Content starts

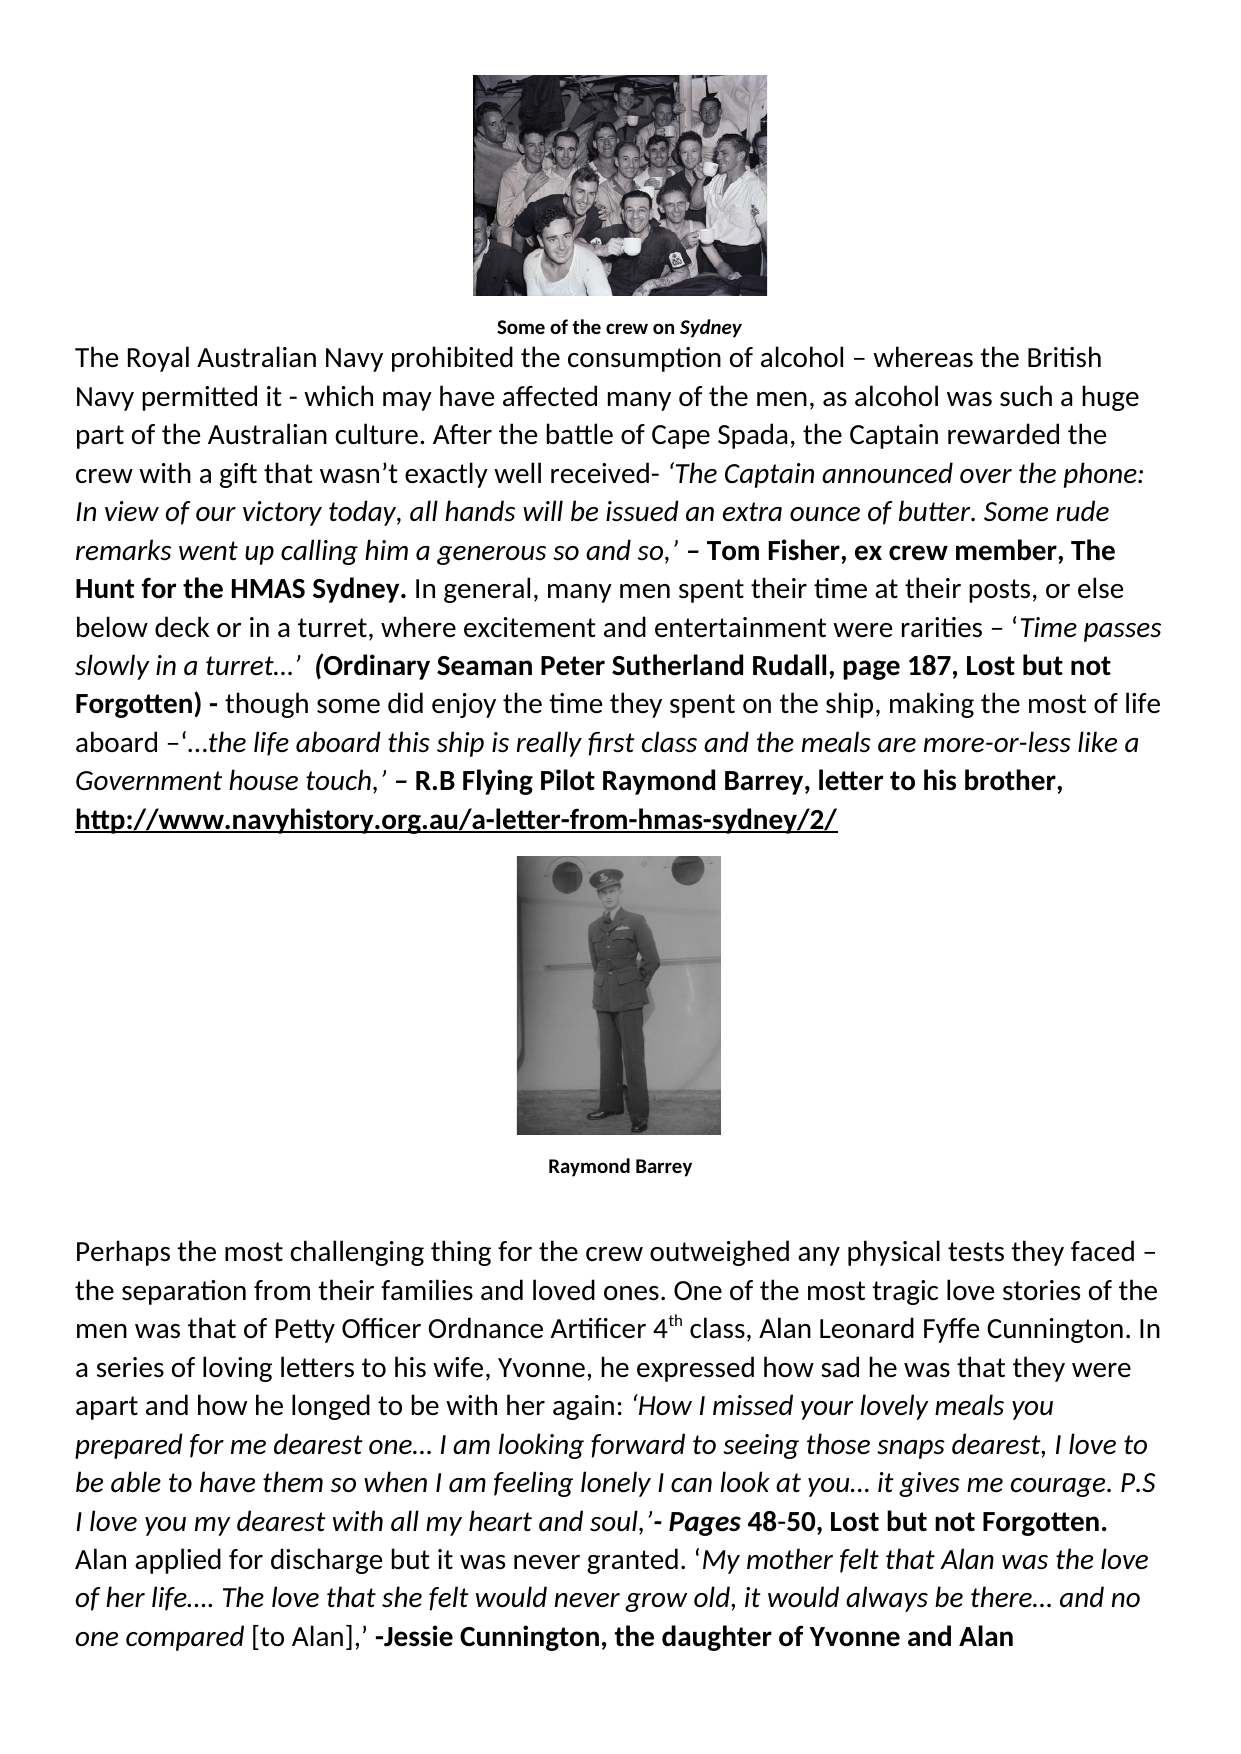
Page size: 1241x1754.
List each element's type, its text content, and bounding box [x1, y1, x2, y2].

text The Royal Australian Navy prohibited the consumption of alcohol – whereas the British Navy permitted it - which may have affected many of the men, as alcohol was such a huge part of the Australian culture. After the battle of Cape Spada, the Captain rewarded the crew with a gift that wasn’t exactly well received- ‘The Captain announced over the phone: In view of our victory today, all hands will be issued an extra ounce of butter. Some rude remarks went up calling him a generous so and so,’ – Tom Fisher, ex crew member, The Hunt for the HMAS Sydney. In general, many men spent their time at their posts, or else below deck or in a turret, where excitement and entertainment were rarities – ‘Time passes slowly in a turret…’ (Ordinary Seaman Peter Sutherland Rudall, page 187, Lost but not Forgotten) - though some did enjoy the time they spent on the ship, making the most of life aboard –‘…the life aboard this ship is really first class and the meals are more-or-less like a Government house touch,’ – R.B Flying Pilot Raymond Barrey, letter to his brother, http://www.navyhistory.org.au/a-letter-from-hmas-sydney/2/ [75, 339, 1165, 836]
picture [473, 75, 768, 296]
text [75, 1233, 1165, 1653]
text Some of the crew on Sydney [75, 314, 1165, 339]
picture [516, 856, 724, 1135]
text Raymond Barrey [75, 1153, 1165, 1178]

Content ends

Your objective >>
Please print exactly the lines from the one containing "text [75, 1233, 1165, 1653]" through the last line of the material.

Answer box >>
text [75, 1233, 1165, 1653]
text Some of the crew on Sydney [75, 314, 1165, 339]
picture [516, 856, 724, 1135]
text Raymond Barrey [75, 1153, 1165, 1178]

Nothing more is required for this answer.